_Task instructions:_
Keep only those lines of the records that include the string "linejoin".

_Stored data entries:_
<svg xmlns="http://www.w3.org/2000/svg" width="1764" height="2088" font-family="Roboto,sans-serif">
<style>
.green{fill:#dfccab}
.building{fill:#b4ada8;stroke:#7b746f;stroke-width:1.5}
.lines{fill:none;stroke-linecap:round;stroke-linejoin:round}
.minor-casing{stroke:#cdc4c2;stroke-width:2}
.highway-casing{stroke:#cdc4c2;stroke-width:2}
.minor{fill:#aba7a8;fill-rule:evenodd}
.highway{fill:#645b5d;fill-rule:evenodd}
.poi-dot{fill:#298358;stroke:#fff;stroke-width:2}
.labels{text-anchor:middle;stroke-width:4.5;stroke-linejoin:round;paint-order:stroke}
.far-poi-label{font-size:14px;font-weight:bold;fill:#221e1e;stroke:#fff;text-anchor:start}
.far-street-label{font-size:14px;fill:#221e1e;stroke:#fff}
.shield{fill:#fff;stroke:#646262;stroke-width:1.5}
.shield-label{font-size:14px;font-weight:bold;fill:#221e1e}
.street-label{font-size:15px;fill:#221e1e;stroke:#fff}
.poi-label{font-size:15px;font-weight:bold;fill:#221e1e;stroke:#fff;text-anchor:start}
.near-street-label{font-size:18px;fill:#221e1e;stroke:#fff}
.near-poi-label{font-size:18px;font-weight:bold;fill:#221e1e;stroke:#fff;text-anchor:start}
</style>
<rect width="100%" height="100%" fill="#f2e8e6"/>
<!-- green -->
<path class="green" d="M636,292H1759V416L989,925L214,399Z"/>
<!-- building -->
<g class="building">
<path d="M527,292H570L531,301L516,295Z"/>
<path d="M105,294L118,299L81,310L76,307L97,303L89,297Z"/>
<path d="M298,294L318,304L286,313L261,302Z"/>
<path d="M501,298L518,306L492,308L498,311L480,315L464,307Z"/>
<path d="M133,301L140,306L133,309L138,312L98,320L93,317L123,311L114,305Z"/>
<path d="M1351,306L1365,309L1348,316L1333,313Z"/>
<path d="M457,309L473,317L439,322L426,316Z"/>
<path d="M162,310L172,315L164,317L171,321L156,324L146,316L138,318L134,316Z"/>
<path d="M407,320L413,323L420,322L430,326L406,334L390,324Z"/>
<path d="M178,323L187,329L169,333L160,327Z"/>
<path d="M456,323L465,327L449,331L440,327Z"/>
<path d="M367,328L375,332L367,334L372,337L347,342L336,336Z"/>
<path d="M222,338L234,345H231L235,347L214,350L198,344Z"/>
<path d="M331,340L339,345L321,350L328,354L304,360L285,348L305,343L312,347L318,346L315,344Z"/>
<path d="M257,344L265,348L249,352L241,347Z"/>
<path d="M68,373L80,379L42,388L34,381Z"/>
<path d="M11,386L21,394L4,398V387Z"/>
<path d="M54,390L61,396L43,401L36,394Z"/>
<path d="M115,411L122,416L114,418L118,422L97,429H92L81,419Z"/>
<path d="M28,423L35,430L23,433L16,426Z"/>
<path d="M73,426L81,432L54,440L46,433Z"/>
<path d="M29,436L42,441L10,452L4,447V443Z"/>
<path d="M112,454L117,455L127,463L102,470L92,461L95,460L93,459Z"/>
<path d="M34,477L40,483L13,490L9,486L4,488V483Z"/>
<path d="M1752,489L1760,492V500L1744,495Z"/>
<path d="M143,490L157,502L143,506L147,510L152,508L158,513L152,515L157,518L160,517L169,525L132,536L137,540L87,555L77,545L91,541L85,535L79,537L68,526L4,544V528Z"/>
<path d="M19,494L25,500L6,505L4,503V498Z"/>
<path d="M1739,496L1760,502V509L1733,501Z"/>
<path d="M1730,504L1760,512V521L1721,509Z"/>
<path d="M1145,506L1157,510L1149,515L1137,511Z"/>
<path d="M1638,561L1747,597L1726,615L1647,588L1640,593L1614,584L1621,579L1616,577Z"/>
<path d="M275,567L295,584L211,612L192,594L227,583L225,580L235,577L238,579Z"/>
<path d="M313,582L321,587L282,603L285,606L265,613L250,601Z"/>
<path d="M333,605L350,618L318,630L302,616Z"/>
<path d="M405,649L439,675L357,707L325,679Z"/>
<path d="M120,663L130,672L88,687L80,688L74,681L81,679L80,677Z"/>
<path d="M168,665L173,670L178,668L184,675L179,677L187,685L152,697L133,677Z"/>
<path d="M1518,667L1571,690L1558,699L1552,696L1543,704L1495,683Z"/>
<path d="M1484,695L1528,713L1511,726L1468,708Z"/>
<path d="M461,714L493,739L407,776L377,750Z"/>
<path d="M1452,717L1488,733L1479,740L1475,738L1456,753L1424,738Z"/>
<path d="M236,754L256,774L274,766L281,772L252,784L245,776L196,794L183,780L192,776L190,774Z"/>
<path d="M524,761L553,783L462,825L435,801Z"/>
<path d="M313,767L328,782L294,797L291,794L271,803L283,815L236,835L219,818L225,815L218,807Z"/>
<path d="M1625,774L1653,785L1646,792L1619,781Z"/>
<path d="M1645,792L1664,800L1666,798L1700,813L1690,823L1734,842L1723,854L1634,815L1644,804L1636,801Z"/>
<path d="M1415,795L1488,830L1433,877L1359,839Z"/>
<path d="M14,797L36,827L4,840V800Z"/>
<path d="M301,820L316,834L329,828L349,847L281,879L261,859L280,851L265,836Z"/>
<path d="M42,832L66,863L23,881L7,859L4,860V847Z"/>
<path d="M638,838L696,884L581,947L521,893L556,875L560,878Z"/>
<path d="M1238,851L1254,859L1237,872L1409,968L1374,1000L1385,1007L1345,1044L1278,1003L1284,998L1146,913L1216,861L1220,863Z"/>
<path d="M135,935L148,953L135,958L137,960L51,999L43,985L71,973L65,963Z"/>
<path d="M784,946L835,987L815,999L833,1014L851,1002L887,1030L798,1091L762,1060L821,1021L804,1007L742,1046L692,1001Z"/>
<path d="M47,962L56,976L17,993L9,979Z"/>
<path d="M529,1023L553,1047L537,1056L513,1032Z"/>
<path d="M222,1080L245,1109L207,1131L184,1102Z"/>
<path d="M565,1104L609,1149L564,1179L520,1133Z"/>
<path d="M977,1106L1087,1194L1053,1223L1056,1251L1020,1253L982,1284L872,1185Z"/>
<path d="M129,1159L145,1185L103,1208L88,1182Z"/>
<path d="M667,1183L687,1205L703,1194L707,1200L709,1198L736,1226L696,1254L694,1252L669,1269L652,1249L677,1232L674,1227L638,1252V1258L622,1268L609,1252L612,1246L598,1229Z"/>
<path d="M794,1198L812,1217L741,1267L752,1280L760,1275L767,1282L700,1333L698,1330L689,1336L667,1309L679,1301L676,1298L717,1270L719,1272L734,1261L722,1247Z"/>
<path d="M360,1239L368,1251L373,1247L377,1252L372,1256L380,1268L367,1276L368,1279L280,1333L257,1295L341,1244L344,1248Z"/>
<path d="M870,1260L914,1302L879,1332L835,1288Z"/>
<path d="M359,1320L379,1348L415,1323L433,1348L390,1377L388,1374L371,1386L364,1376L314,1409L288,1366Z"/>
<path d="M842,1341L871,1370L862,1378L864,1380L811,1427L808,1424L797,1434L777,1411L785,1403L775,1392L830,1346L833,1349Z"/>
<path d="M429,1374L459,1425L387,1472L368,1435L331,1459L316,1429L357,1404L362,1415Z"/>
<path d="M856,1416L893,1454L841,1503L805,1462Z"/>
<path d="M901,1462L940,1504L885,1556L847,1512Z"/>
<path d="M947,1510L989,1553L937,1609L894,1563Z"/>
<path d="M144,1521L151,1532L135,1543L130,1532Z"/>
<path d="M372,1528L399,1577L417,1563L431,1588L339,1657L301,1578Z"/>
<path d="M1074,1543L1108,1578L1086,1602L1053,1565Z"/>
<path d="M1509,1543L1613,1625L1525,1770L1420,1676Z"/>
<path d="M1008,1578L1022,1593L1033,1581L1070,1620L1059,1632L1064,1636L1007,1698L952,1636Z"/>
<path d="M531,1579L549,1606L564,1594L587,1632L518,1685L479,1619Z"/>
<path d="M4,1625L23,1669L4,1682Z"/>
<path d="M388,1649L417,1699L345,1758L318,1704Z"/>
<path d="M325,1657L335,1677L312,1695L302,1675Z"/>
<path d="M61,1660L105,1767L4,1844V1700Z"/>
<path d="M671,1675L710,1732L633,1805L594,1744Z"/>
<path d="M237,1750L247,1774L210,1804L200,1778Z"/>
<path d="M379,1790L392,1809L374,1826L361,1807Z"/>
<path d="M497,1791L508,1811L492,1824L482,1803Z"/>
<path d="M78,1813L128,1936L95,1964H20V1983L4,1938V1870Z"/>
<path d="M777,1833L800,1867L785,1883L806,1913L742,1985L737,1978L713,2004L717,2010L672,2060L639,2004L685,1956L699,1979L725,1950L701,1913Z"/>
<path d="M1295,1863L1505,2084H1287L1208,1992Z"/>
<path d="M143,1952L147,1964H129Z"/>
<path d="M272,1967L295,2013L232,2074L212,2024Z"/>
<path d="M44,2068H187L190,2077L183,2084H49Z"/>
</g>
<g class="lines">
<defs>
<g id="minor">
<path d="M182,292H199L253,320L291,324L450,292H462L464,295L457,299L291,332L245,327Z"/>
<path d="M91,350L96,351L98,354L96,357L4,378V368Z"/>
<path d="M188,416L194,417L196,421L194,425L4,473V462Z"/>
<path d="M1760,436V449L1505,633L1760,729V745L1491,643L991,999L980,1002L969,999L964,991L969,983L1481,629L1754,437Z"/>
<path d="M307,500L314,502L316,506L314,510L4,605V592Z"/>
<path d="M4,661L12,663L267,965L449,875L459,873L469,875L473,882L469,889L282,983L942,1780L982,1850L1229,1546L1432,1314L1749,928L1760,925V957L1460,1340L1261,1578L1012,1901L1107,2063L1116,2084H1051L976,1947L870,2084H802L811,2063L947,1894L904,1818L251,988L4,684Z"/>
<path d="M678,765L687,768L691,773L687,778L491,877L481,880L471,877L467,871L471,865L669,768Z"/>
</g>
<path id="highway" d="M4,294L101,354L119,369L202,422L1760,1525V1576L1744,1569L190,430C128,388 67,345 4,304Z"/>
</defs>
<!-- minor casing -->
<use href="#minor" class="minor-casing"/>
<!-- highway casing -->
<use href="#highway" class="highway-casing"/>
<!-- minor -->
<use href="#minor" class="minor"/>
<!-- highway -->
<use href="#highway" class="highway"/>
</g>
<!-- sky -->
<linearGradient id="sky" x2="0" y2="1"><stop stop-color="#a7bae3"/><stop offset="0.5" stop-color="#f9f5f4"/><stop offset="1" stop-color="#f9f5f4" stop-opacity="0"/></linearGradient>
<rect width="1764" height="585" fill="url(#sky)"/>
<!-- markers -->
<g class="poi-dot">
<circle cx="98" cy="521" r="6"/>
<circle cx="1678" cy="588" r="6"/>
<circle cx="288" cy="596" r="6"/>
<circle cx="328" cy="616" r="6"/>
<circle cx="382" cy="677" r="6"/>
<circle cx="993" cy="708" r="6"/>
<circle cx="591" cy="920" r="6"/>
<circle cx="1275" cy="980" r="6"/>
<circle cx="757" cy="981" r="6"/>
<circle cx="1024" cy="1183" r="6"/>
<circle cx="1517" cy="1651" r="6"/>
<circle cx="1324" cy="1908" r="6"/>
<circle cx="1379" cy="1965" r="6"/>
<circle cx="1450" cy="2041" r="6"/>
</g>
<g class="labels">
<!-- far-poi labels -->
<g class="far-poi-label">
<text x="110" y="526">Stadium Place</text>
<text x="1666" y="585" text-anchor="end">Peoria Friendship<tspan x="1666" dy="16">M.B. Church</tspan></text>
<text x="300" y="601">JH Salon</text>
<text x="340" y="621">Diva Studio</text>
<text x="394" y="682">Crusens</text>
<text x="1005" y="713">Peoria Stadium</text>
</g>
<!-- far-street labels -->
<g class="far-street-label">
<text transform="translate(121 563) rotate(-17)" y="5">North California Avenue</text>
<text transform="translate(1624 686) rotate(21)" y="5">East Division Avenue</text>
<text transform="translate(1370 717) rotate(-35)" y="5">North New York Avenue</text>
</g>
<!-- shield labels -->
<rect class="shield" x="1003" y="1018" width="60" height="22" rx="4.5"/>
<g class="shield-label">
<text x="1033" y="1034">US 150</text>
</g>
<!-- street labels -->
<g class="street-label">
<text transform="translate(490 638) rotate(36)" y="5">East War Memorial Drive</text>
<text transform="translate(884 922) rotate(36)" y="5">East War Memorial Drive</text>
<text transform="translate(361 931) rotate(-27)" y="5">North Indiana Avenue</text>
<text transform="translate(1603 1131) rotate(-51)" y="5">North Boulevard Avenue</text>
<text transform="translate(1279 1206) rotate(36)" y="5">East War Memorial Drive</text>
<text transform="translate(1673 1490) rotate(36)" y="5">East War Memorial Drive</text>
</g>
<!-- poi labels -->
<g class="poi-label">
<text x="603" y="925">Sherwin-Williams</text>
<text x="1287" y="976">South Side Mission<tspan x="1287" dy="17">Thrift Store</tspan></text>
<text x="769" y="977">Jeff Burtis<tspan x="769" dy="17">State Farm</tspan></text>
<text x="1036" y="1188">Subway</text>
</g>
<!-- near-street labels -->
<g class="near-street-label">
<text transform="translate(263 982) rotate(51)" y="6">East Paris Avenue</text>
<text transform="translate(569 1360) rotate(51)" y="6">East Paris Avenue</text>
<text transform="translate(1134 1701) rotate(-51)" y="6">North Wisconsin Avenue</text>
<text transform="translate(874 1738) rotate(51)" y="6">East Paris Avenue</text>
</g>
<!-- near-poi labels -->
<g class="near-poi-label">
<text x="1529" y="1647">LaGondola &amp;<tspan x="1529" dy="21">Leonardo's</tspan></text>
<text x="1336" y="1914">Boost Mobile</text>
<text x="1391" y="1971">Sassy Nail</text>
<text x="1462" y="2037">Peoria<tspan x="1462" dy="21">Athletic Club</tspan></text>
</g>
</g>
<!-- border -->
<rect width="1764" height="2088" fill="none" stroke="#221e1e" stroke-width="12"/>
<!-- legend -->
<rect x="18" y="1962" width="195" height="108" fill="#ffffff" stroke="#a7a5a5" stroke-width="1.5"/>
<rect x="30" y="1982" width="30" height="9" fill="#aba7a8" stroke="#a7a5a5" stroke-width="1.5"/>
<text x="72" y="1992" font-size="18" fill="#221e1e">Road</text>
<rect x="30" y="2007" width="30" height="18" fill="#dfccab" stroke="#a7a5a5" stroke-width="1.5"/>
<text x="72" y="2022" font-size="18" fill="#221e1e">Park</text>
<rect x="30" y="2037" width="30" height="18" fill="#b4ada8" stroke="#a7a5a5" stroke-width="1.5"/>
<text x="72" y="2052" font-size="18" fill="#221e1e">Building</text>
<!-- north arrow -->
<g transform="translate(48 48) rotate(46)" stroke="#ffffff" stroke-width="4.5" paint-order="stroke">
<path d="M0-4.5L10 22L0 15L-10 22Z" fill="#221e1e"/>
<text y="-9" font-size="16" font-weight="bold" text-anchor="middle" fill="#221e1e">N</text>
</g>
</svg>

_Exercise response:_
.lines{fill:none;stroke-linecap:round;stroke-linejoin:round}
.labels{text-anchor:middle;stroke-width:4.5;stroke-linejoin:round;paint-order:stroke}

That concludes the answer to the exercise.